田舎道を歩いていると小さな祠の中に、小さな石像が祀られていることがあります。祠の中に入っていない場合もありますが、よく見るお地蔵さまと違って形が明瞭でないものが多い。
これらの石像は、道祖神といわれる地域の神様です。
地域と言っても市町村のような広い範囲でなく、集落単位の小さな範囲であることがよくあります。
この道祖神とは、いったいどんな神様なのでしょうか?
道祖神は古事記の最初の方に登場するとっても古い神様
道ばたで、二柱の神がなかよく並んでいる石像を見たことがあるだろうか。
道祖神は、周辺に存在している悪霊を退散させ、道を行く人々を守る日本古来の神です。
別名を「さえの神」という。漢字で書くと、「障の神」や「塞の神」となるのですが、道祖神と書いて、「さへのかみ」と読んでいる地域もあります。
さえの神は、『古事記』に登場する日本古来の神です。
イザナギノミコトが、死んだ妻のイザナミノミコトを黄泉の国に訪ねて、あまりのおぞましい姿に逃げ戻るとき、追いかけてきた黄泉醜女を食い止めるために投げた杖から生まれたという。
そこから、「さえの神」は、邪霊の侵入を防ぐ境にゆかりの神となりました。
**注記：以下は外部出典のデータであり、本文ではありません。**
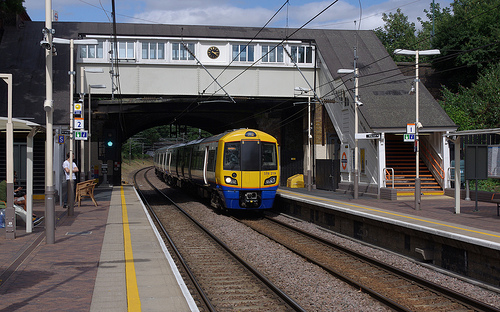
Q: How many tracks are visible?
A: Two.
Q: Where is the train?
A: On the track closest to platform.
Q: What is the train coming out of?
A: A tunnel.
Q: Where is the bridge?
A: Over the train.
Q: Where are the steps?
A: Beyond, the lampposts, to the right.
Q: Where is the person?
A: On the left side of the tracks.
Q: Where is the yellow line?
A: Between the person and the train, on the left side.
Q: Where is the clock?
A: In the center of the bridge.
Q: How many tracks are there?
A: Two.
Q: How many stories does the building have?
A: Two.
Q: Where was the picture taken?
A: At the train station.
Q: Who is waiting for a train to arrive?
A: A man in white shirt.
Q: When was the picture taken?
A: During daytime.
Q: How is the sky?
A: Cloudy.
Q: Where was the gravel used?
A: Next to the train tracks.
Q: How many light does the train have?
A: Two.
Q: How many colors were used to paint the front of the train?
A: Two.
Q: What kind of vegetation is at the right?
A: Trees.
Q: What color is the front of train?
A: Yellow and blue.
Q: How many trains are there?
A: One.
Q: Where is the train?
A: On the tracks.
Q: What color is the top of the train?
A: Yellow.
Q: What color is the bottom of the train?
A: Blue.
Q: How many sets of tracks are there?
A: Two.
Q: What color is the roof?
A: Grey.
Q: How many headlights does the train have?
A: Two.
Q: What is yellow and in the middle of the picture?
A: A train.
それが由来して、行路の安全を守る道祖神となっていったと考えられています。
道祖神の形と役割
道祖神には、よく知られている男女の像のほかに、丸石だけのシンプルなもの、男性と女性の性器をかたどったもの、道祖神という名前だけを刻んだものなど形はさまざまです。
どれも石でできているという点だけが、ほほ共通します。
形態からもわかるように、道を守るだけでなく、夫婦和合や性の神として祭られることがあります。
これは、古来の生殖や繁殖に対する土俗的な信仰と、道祖神が結びついたためと考えられます。
道祖神が石に刻まれているのは、巨岩などに神が宿るという原始的な信仰とのつながりのためかもしれない。
道祖神の祭日は、1月14日の夜。
注連縄や正月飾りを集めて焼く、全国で行なわれるどんど焼きと同じ日です。